Day 18: An Incredible Result

It is possible to use trigonometry or calculus but here is an algebraic proof:

As we enlarge the diagram the ratio remains constant so we can assume that $AB=2$ without loss of generality. Now name some points as follows:

$ABC$ is similar to $EFC$ and $EF=1$ . Now let $FC=a$ . Then $BC=2a$ and $EC =2a-1$ . Now by Pythagoras' Theorem on $EFC$ , $(2a-1)^2=a^2 +1^2$ Solving gives $a=\frac{4}{3}$ and therefore $\frac{AB}{BC} = \frac{3}{4}$ which gives the answer $3 + 4 = \boxed{7}$ as required.

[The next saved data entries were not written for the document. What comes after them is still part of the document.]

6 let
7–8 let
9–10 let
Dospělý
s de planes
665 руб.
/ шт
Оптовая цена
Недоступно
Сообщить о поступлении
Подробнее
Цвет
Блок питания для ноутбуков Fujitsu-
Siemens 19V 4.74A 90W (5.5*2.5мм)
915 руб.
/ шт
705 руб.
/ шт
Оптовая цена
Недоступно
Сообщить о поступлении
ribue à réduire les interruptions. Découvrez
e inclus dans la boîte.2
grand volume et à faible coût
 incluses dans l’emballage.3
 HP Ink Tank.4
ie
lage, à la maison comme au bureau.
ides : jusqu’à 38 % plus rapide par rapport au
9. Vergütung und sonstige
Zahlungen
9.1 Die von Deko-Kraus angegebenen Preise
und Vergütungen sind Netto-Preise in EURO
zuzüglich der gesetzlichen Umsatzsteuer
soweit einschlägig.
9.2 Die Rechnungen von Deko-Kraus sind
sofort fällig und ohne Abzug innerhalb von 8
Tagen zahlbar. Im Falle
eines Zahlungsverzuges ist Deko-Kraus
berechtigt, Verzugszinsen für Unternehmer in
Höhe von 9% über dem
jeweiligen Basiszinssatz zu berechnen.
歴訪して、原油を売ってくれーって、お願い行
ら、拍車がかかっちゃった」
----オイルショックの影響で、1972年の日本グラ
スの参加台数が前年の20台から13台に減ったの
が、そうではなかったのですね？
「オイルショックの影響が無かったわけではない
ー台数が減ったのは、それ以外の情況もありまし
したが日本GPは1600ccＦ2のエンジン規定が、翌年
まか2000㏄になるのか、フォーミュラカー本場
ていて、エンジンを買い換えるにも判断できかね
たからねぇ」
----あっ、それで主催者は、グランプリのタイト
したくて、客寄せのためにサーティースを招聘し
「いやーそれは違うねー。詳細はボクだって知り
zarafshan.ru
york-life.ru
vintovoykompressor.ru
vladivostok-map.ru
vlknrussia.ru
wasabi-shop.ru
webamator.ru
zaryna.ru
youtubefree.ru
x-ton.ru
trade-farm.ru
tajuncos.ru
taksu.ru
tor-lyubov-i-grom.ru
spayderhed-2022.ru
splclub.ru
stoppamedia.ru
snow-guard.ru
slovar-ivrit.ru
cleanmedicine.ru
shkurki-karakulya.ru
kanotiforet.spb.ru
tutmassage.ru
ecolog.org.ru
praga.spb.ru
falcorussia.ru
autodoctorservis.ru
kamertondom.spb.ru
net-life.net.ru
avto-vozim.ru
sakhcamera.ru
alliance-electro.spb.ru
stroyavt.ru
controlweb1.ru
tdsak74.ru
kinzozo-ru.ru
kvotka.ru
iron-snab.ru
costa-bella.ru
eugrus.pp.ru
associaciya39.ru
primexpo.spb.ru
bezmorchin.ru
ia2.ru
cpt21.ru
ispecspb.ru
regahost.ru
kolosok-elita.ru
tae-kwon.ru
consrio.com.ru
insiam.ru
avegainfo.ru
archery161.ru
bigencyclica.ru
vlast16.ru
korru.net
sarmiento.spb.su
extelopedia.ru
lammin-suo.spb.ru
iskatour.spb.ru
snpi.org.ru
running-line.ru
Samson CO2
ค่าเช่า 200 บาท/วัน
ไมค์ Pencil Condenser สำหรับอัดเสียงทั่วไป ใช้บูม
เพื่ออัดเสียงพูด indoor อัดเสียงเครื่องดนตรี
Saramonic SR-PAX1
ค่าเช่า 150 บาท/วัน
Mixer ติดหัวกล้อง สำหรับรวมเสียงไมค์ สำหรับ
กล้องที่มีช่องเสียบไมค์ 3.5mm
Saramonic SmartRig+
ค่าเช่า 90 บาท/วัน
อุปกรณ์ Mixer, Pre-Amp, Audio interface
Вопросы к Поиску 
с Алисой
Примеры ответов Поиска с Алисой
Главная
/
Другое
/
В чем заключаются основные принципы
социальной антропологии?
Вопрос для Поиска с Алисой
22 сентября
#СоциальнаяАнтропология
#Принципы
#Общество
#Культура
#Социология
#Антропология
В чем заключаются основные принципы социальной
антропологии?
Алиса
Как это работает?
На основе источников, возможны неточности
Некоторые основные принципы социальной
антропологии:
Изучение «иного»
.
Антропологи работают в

If you can't see the image here, go to https://i.imgur.com/yyJ0BeC

Sorry if the solution is not legible, but this seems easier than LaTeX :P

Let the center of the semicircle be $O$ , where it touches $AC$ at $P$ and its radius be $OP = 1$ . Also let $DC = x$

We note that $\triangle ABC$ and $\triangle OPC$ are similar. Therefore,

$\dfrac {AC}{AB} = \dfrac {OP}{OC}\quad \Rightarrow \dfrac {\sqrt{AB^2+ BC^2}}{AB} = \dfrac {1+x}{1}$

$\Rightarrow \dfrac {\sqrt{2^2+ (2+x)^2}}{2} = 1+x\quad \Rightarrow \sqrt{4+ 4+4x+x^2} = 2(1+x)$

$\Rightarrow x^2 + 4x + 8 = 2^2(1+x)^2 \quad \Rightarrow x^2 + 4x + 8 = 4x^2 + 8x + 4$

$\Rightarrow 3x^2 + 4x - 4 = 0\quad \Rightarrow (3x-2)(x+2)=0\quad \Rightarrow x = \frac {2}{3}$ as $x > 0$ .

Now, $\dfrac {AB}{BC} = \dfrac {2}{2+x} = \dfrac {2}{2+\frac {2}{3}} = \dfrac{3}{4}$

$\Rightarrow a = 3$ , $b = 4$ and $a+b = 3+4 = \boxed {7}$ .

To make things easier to understand, I will refer to the diagram in Michael Ng's answer. If we reflect the semicircle across $BD$ , segment $AB$ would be tangent to the resulting circle. This means that $AB=AF$ since $AF$ is also tangent to the resulting circle. Now $AB=AF=BD=a$ , $ED=EF=\frac{a}{2}$ , $DC=b$ , and $FC=c$ .

Pythagorean Theorem over triangle ABC gives us: $a^2+(a+b)^2=(a+c)^2$ which simplifies to: $a^2+2ab+b^2=2ac+c^2$

Pythagorean Theorem over triangle EFC gives us: $\left(\frac{a}{2}\right)^2+c^2=\left(\frac{a}{2}+b\right)^2$ which simplifies to: $c^2=ab+b^2$

Plug in for c in the first equation and cancel to get: $a^2+ab=2a \sqrt{ab+b^2}$

This cancel a's and square both sides to get: $(a+b)^2=4(a+b)b$

Cancel (a+b) and solve for be to get $b=\frac{a}{3}$

This means that $\frac{AB}{BC}=\frac{3}{4}$ so the answer is 7.